#### WHAT IS REQUIRED:
Write the listing below out again exactly, dropping the images.

(SUPPLIED DATA begins)

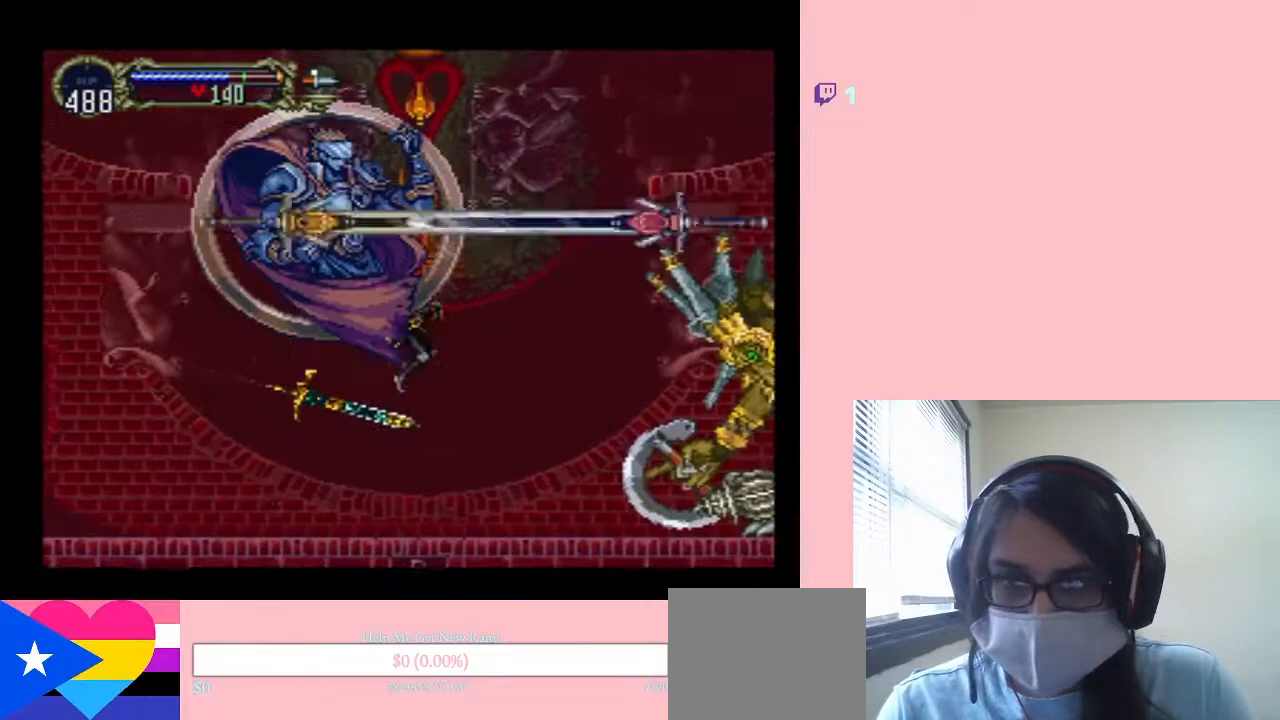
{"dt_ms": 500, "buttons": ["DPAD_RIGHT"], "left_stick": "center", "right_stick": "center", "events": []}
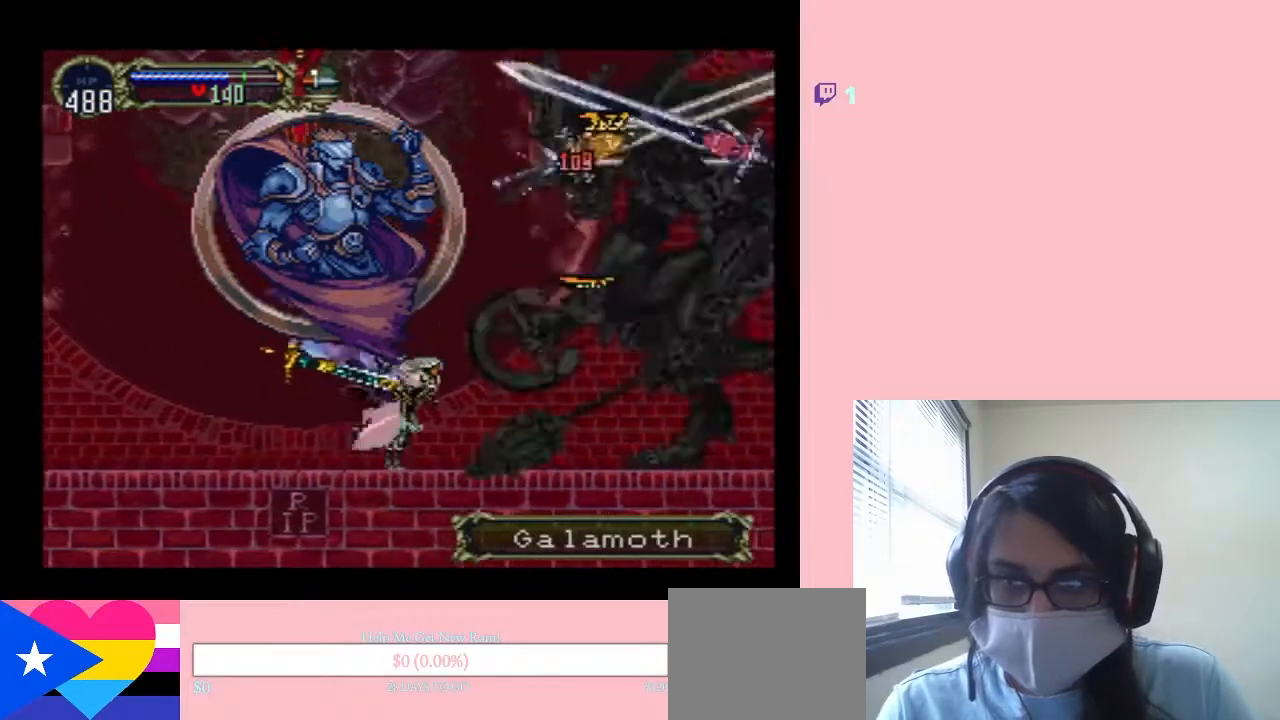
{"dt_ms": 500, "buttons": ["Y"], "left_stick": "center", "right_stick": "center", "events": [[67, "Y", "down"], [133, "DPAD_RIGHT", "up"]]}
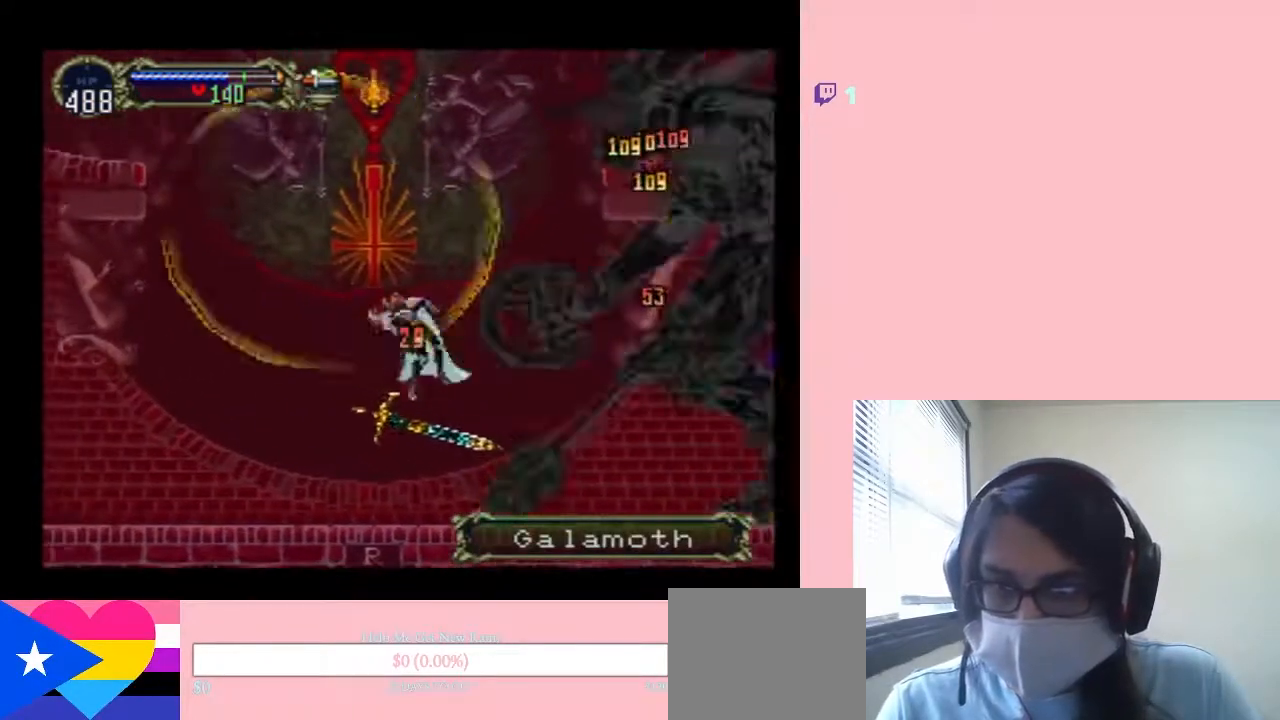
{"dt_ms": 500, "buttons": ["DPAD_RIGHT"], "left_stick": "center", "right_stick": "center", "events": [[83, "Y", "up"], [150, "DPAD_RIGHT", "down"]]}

(SUPPLIED DATA ends)

#### ANSWER SECTION:
{"dt_ms": 500, "buttons": ["DPAD_RIGHT"], "left_stick": "center", "right_stick": "center", "events": []}
{"dt_ms": 500, "buttons": ["Y"], "left_stick": "center", "right_stick": "center", "events": [[67, "Y", "down"], [133, "DPAD_RIGHT", "up"]]}
{"dt_ms": 500, "buttons": ["DPAD_RIGHT"], "left_stick": "center", "right_stick": "center", "events": [[83, "Y", "up"], [150, "DPAD_RIGHT", "down"]]}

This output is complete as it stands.